Is Your Shopping Feed Optimized for Shoppers?
Once your retail site is optimized, its time to turn and look at the alternate ways of marketing the products found on your retail site. In particularly, feeds for the shopping comparison engines like Google's Froogle/Base, Shopizilla, Become, Bizrate, Nextag and others.
A lot of retailers are limited with how their feed is created or limited in the ability to edit product titles and descriptions specifically for a feed. Most of the time, these feeds come from a content management system (CMS) and they have no control on what is produced from the onset. Depending on whether or not the content management system allows edits to product descriptions, product titles just for feeds will depend on your access to the CMS. If you cannot get that kind of access, you are likely left with the alternative of manually editing the feed after the CMS creates it.

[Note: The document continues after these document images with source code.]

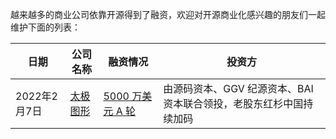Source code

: 越来越多的商业公司依靠开源得到了融资，欢迎对开源商业化感兴趣的朋友们一起维护下面的列表：

| 日期  | 公司名称                                  | 融资情况                                                                | 投资方                                  |
|-----|---------------------------------------|---------------------------------------------------------------------|--------------------------------------|
| 2022年2月7日    | [太极图形](https://github.com/taichi-dev) | [5000 万美元 A 轮](https://mp.weixin.qq.com/s/4PjdQuwX4HRtm7z_xghQvA) | 由源码资本、GGV 纪源资本、BAI 资本联合领投，老股东红杉中国持续加码 |
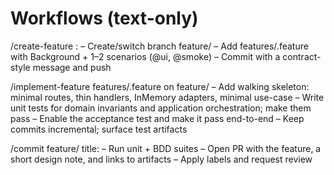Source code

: # Workflows (text-only)

/create-feature <slug> : <one-sentence description>
– Create/switch branch feature/<slug>
– Add features/<slug>.feature with Background + 1–2 scenarios (@ui, @smoke)
– Commit with a contract-style message and push

/implement-feature features/<slug>.feature on feature/<slug>
– Add walking skeleton: minimal routes, thin handlers, InMemory adapters, minimal use-case
– Write unit tests for domain invariants and application orchestration; make them pass
– Enable the acceptance test and make it pass end-to-end
– Keep commits incremental; surface test artifacts

/commit feature/<slug> title: <short PR title>
– Run unit + BDD suites
– Open PR with the feature, a short design note, and links to artifacts
– Apply labels and request review
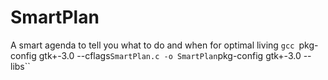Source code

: # SmartPlan
A smart agenda to tell you what to do and when for optimal living
`gcc `pkg-config gtk+-3.0 --cflags` SmartPlan.c -o SmartPlan `pkg-config gtk+-3.0 --libs``
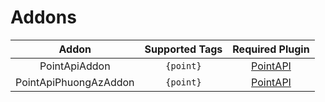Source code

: # Addons
|Addon|Supported Tags|Required Plugin|
|:--:|:--:|:--:|
|PointApiAddon|`{point}`|[PointAPI](https://https://github.com/LamPocketVN/PointAPI)|
|PointApiPhuongAzAddon|`{point}`|[PointAPI](https://github.com/ZzKino/PointAPI)|
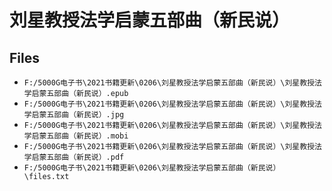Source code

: # 刘星教授法学启蒙五部曲（新民说）

## Files

- `F:/5000G电子书\2021书籍更新\0206\刘星教授法学启蒙五部曲（新民说）\刘星教授法学启蒙五部曲（新民说）.epub`
- `F:/5000G电子书\2021书籍更新\0206\刘星教授法学启蒙五部曲（新民说）\刘星教授法学启蒙五部曲（新民说）.jpg`
- `F:/5000G电子书\2021书籍更新\0206\刘星教授法学启蒙五部曲（新民说）\刘星教授法学启蒙五部曲（新民说）.mobi`
- `F:/5000G电子书\2021书籍更新\0206\刘星教授法学启蒙五部曲（新民说）\刘星教授法学启蒙五部曲（新民说）.pdf`
- `F:/5000G电子书\2021书籍更新\0206\刘星教授法学启蒙五部曲（新民说）\files.txt`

Getting your feeds out there for the shoppers is important, however, having your products found by shoppers is an entirely different task. Many CMS systems use abbreviations in their titles for products or use different language in their descriptions of the products. Lets look at an example:
Product Title: 17" LPTP CMPTR by Acer, 2GB PRCSR, DVD, 1GBRAM
For saving time and space, this title is great for the data processor entering it into the system. For a shopping feed, a title like this will ensure it will never be found, except for the term "Acer". Why? Ask yourself, who searches for a laptop with the abbreviation LPTP? Or even further, searching for a computer with the abbreviation CMPTR?

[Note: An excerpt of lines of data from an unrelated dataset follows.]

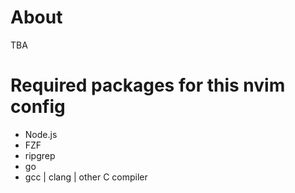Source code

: # About
TBA


# Required packages for this nvim config

<ul>
    <li>Node.js</li>
    <li>FZF</li>
    <li>ripgrep</li>
    <li>go</li>
    <li>gcc | clang | other C compiler </li>
</ul>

Not getting the conversion or traffic you expected from your shopping feed? Take a good look at the feed's product details, are they full of abbreviations, or jargon only your company understands? That's likely the first place to start to optimize. Of course if you have a feed with thousands of products, it might not be feasible to manually optimize, so there might be a more fundamental need at the beginning of your entry process into the CMS.
Training your team in the importance of how they write product titles and product descriptions could lessen the need for manual optimization of your shopping feed. Another option would be to utilize alternate fields in your CMS system to help build the feed and optimize it towards a totally different audience.
The last thing to remember when dealing with shopping feeds, and probably the most vital - you're targeting an already captive audience. You need to speak to that audience in a different manner than you would a contextual searcher on Yahoo!, Google or MSN. Utilizing that knowledge to your advantage can help you raise both traffic and conversion rates.